### Dataset entries
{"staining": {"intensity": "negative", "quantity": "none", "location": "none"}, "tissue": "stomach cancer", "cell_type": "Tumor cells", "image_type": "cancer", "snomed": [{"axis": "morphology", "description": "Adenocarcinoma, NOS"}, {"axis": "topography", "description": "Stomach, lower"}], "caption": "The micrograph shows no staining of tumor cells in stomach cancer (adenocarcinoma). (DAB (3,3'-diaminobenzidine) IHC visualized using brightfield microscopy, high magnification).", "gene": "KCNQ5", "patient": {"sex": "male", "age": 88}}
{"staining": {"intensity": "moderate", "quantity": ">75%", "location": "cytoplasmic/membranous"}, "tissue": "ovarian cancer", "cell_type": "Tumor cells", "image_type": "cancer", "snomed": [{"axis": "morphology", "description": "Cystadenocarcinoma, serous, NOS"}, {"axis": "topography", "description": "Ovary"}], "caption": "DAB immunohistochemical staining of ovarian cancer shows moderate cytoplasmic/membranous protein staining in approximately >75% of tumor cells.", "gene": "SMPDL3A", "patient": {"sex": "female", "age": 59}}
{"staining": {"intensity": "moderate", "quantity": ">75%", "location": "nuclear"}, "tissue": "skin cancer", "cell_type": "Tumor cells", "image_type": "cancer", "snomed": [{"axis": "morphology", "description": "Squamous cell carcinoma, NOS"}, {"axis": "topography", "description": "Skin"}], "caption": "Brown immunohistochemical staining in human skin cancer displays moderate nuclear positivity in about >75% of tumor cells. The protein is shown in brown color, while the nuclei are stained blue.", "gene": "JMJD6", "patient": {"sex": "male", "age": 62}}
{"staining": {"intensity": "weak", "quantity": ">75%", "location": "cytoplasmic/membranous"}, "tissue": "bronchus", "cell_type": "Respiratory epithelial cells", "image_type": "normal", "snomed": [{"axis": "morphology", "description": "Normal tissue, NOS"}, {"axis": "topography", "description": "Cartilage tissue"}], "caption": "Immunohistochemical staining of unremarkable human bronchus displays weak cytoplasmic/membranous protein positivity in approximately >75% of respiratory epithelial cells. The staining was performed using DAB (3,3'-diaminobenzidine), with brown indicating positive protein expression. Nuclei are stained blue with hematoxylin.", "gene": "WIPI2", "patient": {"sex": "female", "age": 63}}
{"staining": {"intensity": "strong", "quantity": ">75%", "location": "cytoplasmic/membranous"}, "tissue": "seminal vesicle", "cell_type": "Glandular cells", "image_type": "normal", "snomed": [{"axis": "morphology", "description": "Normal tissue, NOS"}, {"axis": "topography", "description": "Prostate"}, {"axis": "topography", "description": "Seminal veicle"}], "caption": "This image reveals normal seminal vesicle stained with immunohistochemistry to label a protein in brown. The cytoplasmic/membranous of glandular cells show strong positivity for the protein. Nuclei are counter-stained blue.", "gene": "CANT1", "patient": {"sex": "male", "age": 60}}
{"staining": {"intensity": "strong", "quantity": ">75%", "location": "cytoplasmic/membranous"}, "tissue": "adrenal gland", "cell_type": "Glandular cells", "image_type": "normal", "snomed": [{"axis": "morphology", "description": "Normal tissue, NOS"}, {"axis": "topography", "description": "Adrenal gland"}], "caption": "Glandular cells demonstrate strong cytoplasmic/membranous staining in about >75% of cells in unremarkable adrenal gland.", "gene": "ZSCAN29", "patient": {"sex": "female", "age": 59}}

### Task
If a line in the records has the word "approximately", copy that line.

### Written solution
{"staining": {"intensity": "moderate", "quantity": ">75%", "location": "cytoplasmic/membranous"}, "tissue": "ovarian cancer", "cell_type": "Tumor cells", "image_type": "cancer", "snomed": [{"axis": "morphology", "description": "Cystadenocarcinoma, serous, NOS"}, {"axis": "topography", "description": "Ovary"}], "caption": "DAB immunohistochemical staining of ovarian cancer shows moderate cytoplasmic/membranous protein staining in approximately >75% of tumor cells.", "gene": "SMPDL3A", "patient": {"sex": "female", "age": 59}}
{"staining": {"intensity": "weak", "quantity": ">75%", "location": "cytoplasmic/membranous"}, "tissue": "bronchus", "cell_type": "Respiratory epithelial cells", "image_type": "normal", "snomed": [{"axis": "morphology", "description": "Normal tissue, NOS"}, {"axis": "topography", "description": "Cartilage tissue"}], "caption": "Immunohistochemical staining of unremarkable human bronchus displays weak cytoplasmic/membranous protein positivity in approximately >75% of respiratory epithelial cells. The staining was performed using DAB (3,3'-diaminobenzidine), with brown indicating positive protein expression. Nuclei are stained blue with hematoxylin.", "gene": "WIPI2", "patient": {"sex": "female", "age": 63}}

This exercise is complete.